## EXERCISE DETAILS
Output the line containing "Admission-level facts for" exactly. Do the same for every line after it through the end of the material, and output nothing else.

*** Opening of SUPPLIED MATERIAL ***

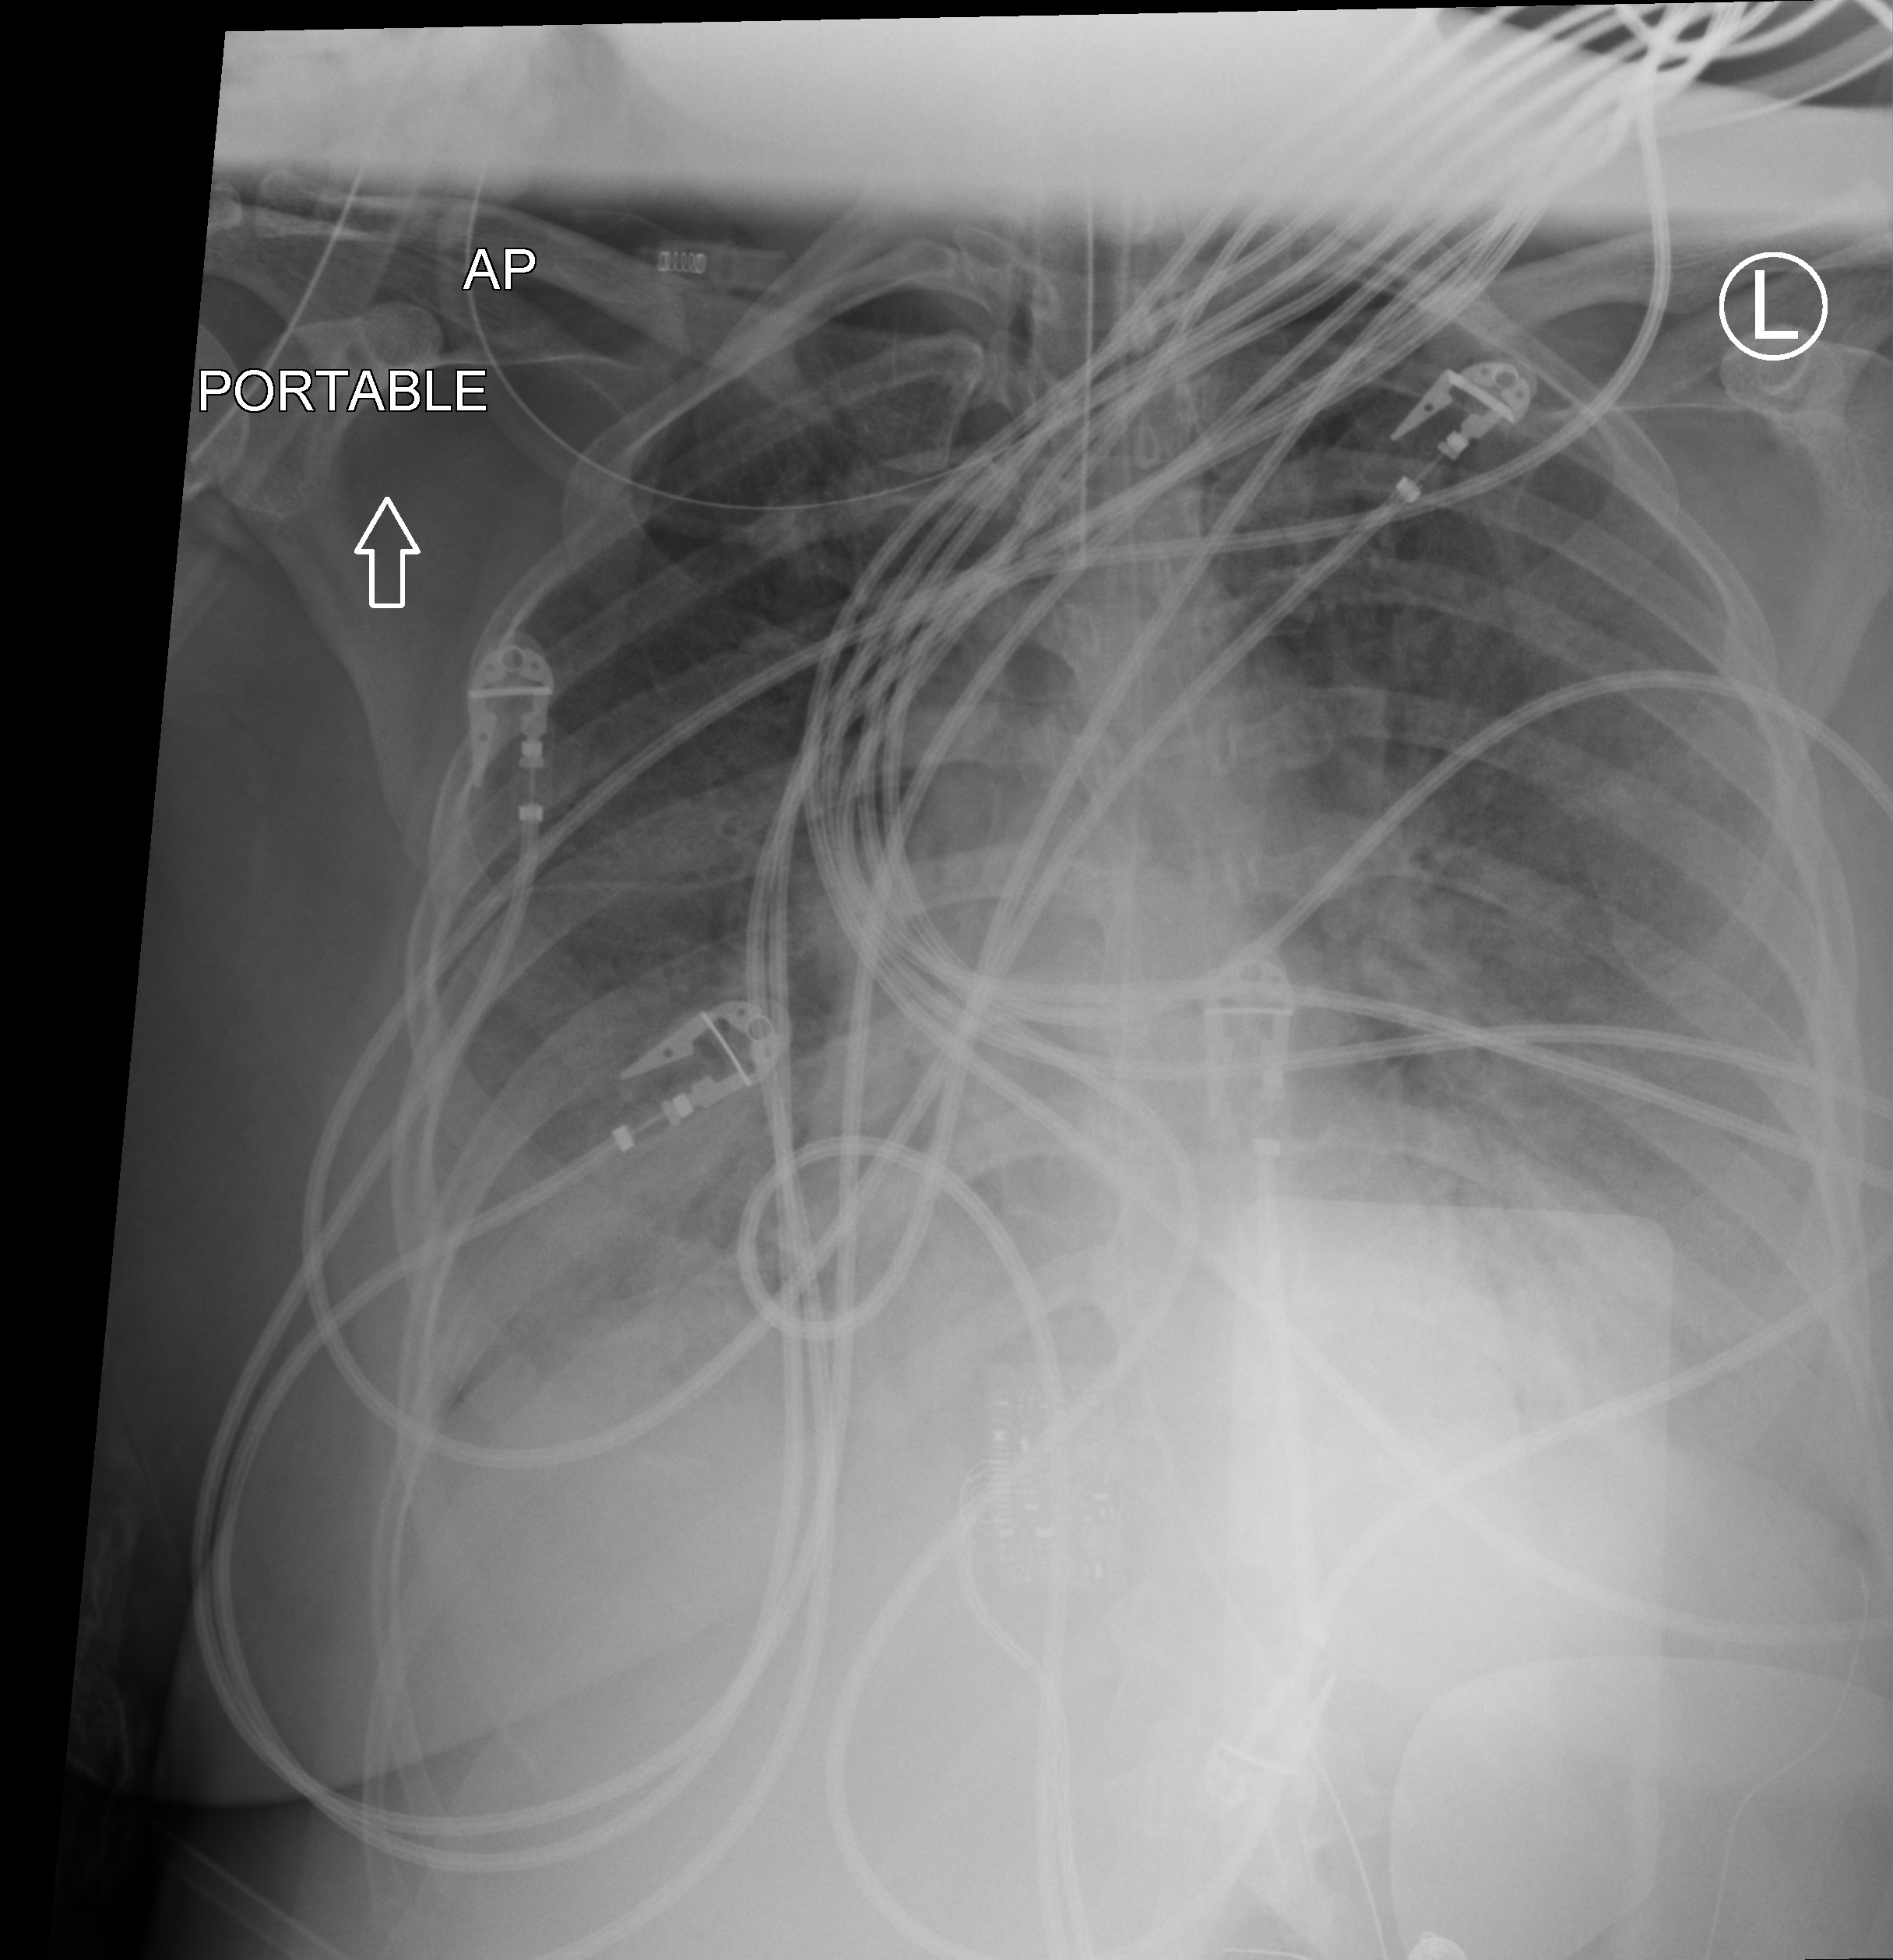
Bedside chest radiograph (computed radiography); anteroposterior (AP) projection. Patient hospitalised with COVID-19; male, aged 18–59 years.
Admission-level facts for this patient (not findings on this image; timing relative to this image not recorded):
- length of hospital stay: 38 days
- COPD (admission record): no
- mechanically ventilated during this hospital stay: yes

*** Close of SUPPLIED MATERIAL ***

## WRITTEN SOLUTION
Admission-level facts for this patient (not findings on this image; timing relative to this image not recorded):
- length of hospital stay: 38 days
- COPD (admission record): no
- mechanically ventilated during this hospital stay: yes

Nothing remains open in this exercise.